“C.R. Greenaway, you lucky devil.”
Those were the first words I muttered after I finished reading “Rum Heaven,” from the November 1935 issue of what was then still called the Canadian Geographical Journal. [Read the article here.] After all, Greenaway’s assignment was one that today would still no doubt appeal to any journalist worth their salt, let alone anyone with a sense of adventure: travel by boat to Saint-Pierre and Miquelon, a group of eight small islands off Newfoundland’s south coast that comprise France’s last remaining territory in North America, and find out what it’s like there.
While the headline might have been chosen to lure readers familiar with stories of smuggling skulduggery and battling bootleggers (the story appeared just two years after Prohibition ended in the United States), the tale itself is more travelogue than anything else, with Greenaway wandering about the town of Saint-Pierre, where he visits the church, chats with locals, sings the praises of the local gendarmerie (“They are an exceptionally fine force transferred every two years from colony to colony.”) and digs into the local history.

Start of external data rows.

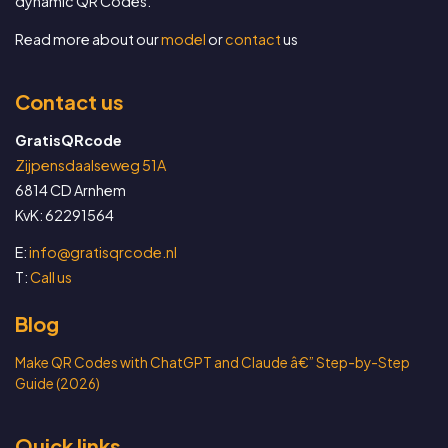
dynamic QR Codes.
Read more about our
model
or
contact
us
Contact us
GratisQRcode
Zijpensdaalseweg 51A
6814 CD Arnhem
KvK: 62291564
E:
info@gratisqrcode.nl
T:
Call us
Blog
Make QR Codes with ChatGPT and Claude â€” Step-by-Step
Guide (2026)
Quick links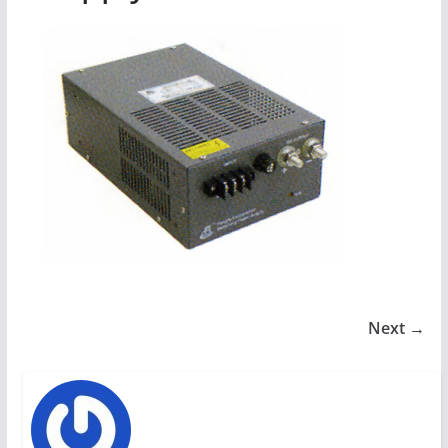
Next →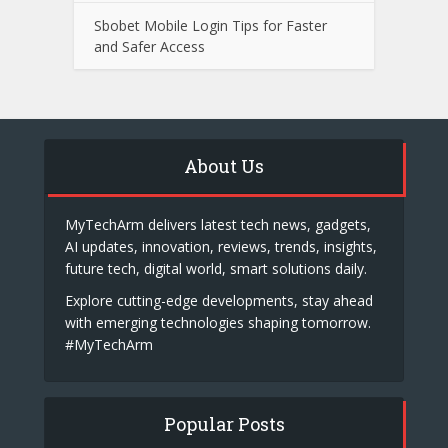
Sbobet Mobile Login Tips for Faster
and Safer Access
About Us
MyTechArm delivers latest tech news, gadgets,
AI updates, innovation, reviews, trends, insights,
future tech, digital world, smart solutions daily.
Explore cutting-edge developments, stay ahead
with emerging technologies shaping tomorrow.
#MyTechArm
Popular Posts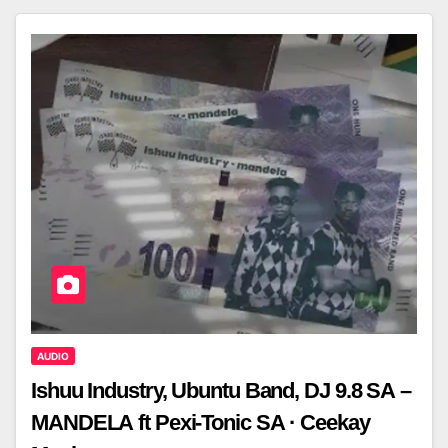
AUDIO
Ishuu Industry, Ubuntu Band, DJ 9.8 SA –
MANDELA ft Pexi-Tonic SA · Ceekay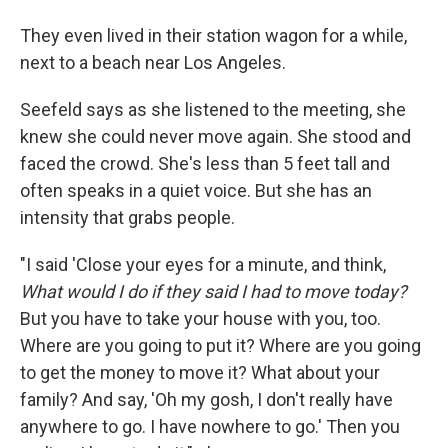
They even lived in their station wagon for a while,
next to a beach near Los Angeles.
Seefeld says as she listened to the meeting, she
knew she could never move again. She stood and
faced the crowd. She's less than 5 feet tall and
often speaks in a quiet voice. But she has an
intensity that grabs people.
"I said 'Close your eyes for a minute, and think,
What would I do if they said I had to move today?
But you have to take your house with you, too.
Where are you going to put it? Where are you going
to get the money to move it? What about your
family? And say, 'Oh my gosh, I don't really have
anywhere to go. I have nowhere to go.' Then you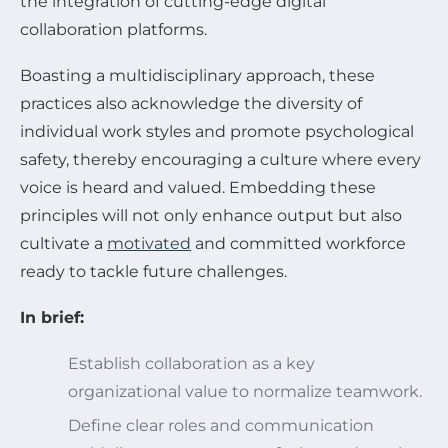
the integration of cutting-edge digital
collaboration platforms.
Boasting a multidisciplinary approach, these
practices also acknowledge the diversity of
individual work styles and promote psychological
safety, thereby encouraging a culture where every
voice is heard and valued. Embedding these
principles will not only enhance output but also
cultivate a
motivated
and committed workforce
ready to tackle future challenges.
In brief:
Establish collaboration as a key
organizational value to normalize teamwork.
Define clear roles and communication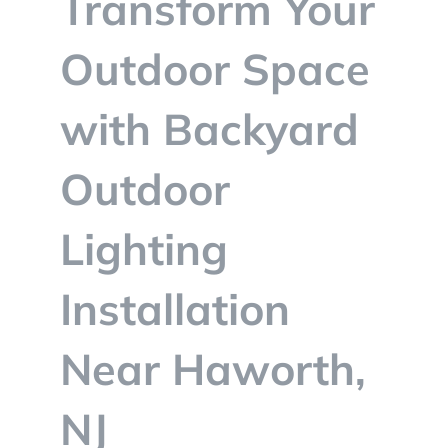
Transform Your
BLOG
Outdoor Space
CONTACT
with Backyard
Outdoor
Lighting
Installation
Near Haworth,
NJ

And yes, that history does involve booze, the transport of which was still occurring on Saint-Pierre in 1935, as Greenaway notes: “Repeal of the Volstead Act in the United States, it was claimed, would put a stop to Rum Row and St. Pierre’s traffic. But instead of Canadian whiskies, the rum boats are now loaded with potato alcohol from Belgium and other European countries at prices impossible to equal in the United States and Canada.”
Signs of the alcohol trade are everywhere in the story, whether in the picture of the inner harbour, the caption of which urges you to “note the pile of empty liquor boxes at lower centre,” or in Greenaway’s description of finding a “huge pile of empty whiskey boxes heaped inside the picket fence surrounding the adjacent [to the church] convent of the Sisters of St. Joseph of Cluny.”

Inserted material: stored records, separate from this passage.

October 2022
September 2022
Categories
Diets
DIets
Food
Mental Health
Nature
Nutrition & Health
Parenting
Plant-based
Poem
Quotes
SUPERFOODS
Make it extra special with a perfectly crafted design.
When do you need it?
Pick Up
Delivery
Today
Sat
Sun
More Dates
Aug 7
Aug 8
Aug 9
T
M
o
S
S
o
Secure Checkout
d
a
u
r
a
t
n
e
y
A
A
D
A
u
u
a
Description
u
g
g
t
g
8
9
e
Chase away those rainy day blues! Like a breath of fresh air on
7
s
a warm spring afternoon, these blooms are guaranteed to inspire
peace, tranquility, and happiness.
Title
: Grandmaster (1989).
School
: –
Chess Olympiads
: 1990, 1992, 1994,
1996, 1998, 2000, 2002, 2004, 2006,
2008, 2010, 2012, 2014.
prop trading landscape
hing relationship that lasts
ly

Perhaps more fascinating (but much less scandalous) than the notion of nuns familiarizing themselves with a different kind of spirit are Greenaway’s encounters with the locals. One man — whom you suspect may have been pulling Greenaway’s leg just a little — tells him the story of an errant cigarette spark that accidentally set off a barrage of Bastille Day fireworks in 1930. A “skyrocket,” Greenaway recounts, “went right through a baby carriage without injuring the baby,” while “Another went through the tail of the coat of the man who told me the story.”

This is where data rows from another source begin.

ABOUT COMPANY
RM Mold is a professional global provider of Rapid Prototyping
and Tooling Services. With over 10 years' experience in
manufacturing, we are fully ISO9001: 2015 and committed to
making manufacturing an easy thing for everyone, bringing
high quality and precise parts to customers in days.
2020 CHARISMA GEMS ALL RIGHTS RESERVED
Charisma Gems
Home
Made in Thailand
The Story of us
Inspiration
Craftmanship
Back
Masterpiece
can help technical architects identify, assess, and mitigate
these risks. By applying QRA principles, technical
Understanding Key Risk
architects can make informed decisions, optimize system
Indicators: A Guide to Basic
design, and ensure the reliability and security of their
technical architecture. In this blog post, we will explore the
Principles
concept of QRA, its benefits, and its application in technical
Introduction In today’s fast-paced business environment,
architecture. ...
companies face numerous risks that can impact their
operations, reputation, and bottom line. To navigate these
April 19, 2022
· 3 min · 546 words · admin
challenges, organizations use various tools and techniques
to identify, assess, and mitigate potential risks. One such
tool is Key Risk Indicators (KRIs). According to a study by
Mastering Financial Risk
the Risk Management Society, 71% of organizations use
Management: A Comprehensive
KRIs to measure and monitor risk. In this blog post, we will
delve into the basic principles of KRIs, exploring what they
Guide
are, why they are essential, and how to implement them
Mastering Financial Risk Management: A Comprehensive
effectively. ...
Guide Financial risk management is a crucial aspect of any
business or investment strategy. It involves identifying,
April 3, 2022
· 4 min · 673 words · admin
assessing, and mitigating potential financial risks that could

The highlight of the piece for me, though, is when Greenaway describes meeting “Mother Marechal; eighty years old, wrinkled, nearly toothless, yet as invincible as the gnarled evergreens that clutch the bleak rocks” at Philibert Cove, a small fishing village about a mile away from the town of Saint-Pierre. She cleans, cures and packs capelin — probably 20,000 of them since June, she guesses — and her eyes sparkle “with a young girl’s joie de vivre.” She tells Greenaway she’s never been photographed, and then her picture is duly snapped for the first — and perhaps last — time.